What to produce
Whenever a line below holds the word "hatch", copy that line.

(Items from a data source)
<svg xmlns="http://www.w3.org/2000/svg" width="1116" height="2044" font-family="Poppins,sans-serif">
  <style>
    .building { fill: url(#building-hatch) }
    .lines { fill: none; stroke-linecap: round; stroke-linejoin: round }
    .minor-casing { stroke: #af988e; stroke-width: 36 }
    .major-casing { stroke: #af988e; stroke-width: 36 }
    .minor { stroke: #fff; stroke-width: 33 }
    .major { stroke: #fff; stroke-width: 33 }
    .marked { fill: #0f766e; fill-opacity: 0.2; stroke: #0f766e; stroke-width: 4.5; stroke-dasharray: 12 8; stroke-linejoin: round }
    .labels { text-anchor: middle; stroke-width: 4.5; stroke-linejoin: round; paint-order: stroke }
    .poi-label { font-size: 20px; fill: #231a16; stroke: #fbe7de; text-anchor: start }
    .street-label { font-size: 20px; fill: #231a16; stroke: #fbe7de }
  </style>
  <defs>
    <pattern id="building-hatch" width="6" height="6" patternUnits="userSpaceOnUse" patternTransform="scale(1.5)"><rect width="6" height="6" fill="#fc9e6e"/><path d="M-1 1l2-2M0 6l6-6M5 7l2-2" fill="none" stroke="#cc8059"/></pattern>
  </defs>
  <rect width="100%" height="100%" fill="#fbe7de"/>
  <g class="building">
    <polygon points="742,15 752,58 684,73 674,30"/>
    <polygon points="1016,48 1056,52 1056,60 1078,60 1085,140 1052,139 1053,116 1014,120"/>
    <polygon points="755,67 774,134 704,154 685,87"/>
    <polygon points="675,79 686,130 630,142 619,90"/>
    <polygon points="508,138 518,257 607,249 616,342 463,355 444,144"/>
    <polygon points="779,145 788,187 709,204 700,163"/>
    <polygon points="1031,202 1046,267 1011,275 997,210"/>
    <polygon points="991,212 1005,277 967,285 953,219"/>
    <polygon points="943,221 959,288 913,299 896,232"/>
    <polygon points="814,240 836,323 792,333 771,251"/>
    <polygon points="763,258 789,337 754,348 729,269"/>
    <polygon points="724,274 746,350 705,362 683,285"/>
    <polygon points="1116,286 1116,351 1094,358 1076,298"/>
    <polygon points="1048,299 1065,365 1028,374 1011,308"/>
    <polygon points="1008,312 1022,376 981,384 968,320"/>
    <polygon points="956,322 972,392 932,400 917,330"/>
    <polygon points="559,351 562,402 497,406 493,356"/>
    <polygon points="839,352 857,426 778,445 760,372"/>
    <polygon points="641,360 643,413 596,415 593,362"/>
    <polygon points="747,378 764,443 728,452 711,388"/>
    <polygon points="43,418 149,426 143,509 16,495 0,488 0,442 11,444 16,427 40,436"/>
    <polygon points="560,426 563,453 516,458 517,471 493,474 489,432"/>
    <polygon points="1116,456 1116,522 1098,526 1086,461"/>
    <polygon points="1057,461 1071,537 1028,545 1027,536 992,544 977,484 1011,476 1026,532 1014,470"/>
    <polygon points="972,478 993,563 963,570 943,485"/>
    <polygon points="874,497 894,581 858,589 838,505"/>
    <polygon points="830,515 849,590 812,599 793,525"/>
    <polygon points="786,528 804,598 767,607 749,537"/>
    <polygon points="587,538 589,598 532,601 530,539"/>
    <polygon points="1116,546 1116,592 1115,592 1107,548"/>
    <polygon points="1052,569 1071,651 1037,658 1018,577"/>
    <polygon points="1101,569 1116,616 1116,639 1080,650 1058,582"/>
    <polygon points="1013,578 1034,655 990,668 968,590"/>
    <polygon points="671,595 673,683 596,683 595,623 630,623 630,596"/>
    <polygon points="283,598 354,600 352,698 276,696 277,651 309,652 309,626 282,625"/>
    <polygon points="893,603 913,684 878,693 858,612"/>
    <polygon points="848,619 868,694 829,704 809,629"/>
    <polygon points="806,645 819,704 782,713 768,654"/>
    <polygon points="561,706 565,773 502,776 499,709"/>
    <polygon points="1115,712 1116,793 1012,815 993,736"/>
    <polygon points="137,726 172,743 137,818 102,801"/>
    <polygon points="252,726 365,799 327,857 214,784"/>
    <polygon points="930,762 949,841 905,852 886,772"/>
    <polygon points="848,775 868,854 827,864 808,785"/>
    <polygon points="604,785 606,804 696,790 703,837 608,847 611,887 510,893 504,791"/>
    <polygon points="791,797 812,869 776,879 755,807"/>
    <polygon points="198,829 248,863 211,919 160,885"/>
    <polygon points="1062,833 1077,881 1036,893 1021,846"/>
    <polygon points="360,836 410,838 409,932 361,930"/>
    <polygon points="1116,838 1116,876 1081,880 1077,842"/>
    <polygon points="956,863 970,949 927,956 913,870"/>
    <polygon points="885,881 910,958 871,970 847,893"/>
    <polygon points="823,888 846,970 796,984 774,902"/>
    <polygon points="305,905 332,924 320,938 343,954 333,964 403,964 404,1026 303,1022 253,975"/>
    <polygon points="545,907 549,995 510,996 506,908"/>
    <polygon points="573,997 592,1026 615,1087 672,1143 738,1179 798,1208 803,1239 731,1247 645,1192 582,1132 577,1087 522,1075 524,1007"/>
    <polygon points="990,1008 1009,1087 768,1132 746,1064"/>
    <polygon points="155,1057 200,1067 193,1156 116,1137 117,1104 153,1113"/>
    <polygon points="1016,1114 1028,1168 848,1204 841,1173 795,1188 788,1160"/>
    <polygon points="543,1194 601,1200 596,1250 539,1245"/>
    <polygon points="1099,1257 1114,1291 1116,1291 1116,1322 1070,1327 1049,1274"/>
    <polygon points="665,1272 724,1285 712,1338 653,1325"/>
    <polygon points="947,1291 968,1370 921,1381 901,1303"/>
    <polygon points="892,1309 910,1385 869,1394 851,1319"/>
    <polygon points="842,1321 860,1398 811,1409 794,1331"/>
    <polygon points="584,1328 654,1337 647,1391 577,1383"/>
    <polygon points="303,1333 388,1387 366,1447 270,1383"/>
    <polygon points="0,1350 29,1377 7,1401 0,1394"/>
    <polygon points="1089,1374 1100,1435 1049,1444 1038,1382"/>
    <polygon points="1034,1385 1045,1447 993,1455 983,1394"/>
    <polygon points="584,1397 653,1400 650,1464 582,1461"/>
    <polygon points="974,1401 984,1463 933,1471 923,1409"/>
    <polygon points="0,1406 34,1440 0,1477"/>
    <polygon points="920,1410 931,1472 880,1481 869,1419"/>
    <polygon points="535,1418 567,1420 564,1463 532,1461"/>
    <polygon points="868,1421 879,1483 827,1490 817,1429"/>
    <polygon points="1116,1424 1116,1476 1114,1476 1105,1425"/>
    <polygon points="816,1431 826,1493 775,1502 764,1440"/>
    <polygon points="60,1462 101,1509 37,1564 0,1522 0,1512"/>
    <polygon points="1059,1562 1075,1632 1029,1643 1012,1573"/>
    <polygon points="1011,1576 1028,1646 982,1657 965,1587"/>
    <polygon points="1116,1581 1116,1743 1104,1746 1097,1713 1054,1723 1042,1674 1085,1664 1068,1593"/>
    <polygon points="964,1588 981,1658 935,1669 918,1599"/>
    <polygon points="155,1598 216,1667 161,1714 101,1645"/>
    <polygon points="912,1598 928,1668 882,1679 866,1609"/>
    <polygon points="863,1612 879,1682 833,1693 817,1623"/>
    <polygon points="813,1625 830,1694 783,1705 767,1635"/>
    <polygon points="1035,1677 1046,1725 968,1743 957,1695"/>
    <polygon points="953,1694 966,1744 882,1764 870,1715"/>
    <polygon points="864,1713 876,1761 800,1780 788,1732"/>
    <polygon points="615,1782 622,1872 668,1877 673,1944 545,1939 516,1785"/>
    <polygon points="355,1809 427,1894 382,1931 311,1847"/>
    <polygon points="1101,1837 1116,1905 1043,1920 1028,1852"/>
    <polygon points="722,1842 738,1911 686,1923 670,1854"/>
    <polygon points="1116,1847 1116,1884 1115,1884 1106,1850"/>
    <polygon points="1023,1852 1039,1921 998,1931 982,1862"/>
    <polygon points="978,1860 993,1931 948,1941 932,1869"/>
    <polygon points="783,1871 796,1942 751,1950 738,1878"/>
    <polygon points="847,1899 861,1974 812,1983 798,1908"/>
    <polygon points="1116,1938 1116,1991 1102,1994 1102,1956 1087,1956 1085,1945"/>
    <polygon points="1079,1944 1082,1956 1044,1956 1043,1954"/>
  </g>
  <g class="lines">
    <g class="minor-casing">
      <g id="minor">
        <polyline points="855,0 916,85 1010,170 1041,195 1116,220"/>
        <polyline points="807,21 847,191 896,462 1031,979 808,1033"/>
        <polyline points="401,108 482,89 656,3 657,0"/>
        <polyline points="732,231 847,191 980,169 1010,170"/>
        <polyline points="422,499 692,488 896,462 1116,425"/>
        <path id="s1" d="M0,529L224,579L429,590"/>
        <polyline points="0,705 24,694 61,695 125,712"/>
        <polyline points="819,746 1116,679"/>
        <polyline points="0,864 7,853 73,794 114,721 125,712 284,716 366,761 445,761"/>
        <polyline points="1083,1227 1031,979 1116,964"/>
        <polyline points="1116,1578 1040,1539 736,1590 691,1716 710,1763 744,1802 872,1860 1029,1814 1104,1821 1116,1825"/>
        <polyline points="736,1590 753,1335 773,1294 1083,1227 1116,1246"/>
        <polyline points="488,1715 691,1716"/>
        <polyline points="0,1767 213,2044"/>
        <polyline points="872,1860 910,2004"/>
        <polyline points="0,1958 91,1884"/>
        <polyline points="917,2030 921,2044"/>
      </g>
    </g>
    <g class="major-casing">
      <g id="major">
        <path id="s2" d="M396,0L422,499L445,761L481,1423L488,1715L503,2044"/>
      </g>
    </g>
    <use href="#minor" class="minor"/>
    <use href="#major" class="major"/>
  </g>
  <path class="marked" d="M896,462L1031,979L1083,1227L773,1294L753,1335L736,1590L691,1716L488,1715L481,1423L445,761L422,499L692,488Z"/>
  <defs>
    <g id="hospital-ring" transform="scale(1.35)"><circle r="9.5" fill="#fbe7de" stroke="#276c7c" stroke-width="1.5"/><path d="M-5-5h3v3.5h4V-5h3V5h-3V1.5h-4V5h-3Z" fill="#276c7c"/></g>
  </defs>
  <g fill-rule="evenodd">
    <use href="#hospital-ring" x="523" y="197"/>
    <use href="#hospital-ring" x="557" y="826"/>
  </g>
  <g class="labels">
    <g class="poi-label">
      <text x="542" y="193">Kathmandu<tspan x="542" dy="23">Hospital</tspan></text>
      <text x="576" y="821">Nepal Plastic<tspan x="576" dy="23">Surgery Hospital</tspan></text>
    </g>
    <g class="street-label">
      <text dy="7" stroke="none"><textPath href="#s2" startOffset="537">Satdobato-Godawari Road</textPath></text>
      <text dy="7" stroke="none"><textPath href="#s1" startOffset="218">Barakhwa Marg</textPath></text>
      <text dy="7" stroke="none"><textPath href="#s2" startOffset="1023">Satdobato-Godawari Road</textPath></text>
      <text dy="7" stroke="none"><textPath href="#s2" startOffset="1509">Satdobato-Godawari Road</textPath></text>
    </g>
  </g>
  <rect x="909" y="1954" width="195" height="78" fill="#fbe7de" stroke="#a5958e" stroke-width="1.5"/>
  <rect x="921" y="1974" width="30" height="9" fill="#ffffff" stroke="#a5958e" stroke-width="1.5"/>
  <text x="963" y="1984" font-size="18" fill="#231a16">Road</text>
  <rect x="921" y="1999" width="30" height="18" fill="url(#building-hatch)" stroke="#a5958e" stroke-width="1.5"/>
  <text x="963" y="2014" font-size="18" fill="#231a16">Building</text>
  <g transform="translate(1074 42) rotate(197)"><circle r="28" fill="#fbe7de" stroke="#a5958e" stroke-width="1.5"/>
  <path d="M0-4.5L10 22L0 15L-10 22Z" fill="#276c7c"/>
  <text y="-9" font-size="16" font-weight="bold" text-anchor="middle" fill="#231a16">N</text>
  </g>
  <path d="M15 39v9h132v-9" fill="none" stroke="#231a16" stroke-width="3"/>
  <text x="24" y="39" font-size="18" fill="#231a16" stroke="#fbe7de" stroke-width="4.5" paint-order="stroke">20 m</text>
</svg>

Task answer
    .building { fill: url(#building-hatch) }
    <pattern id="building-hatch" width="6" height="6" patternUnits="userSpaceOnUse" patternTransform="scale(1.5)"><rect width="6" height="6" fill="#fc9e6e"/><path d="M-1 1l2-2M0 6l6-6M5 7l2-2" fill="none" stroke="#cc8059"/></pattern>
  <rect x="921" y="1999" width="30" height="18" fill="url(#building-hatch)" stroke="#a5958e" stroke-width="1.5"/>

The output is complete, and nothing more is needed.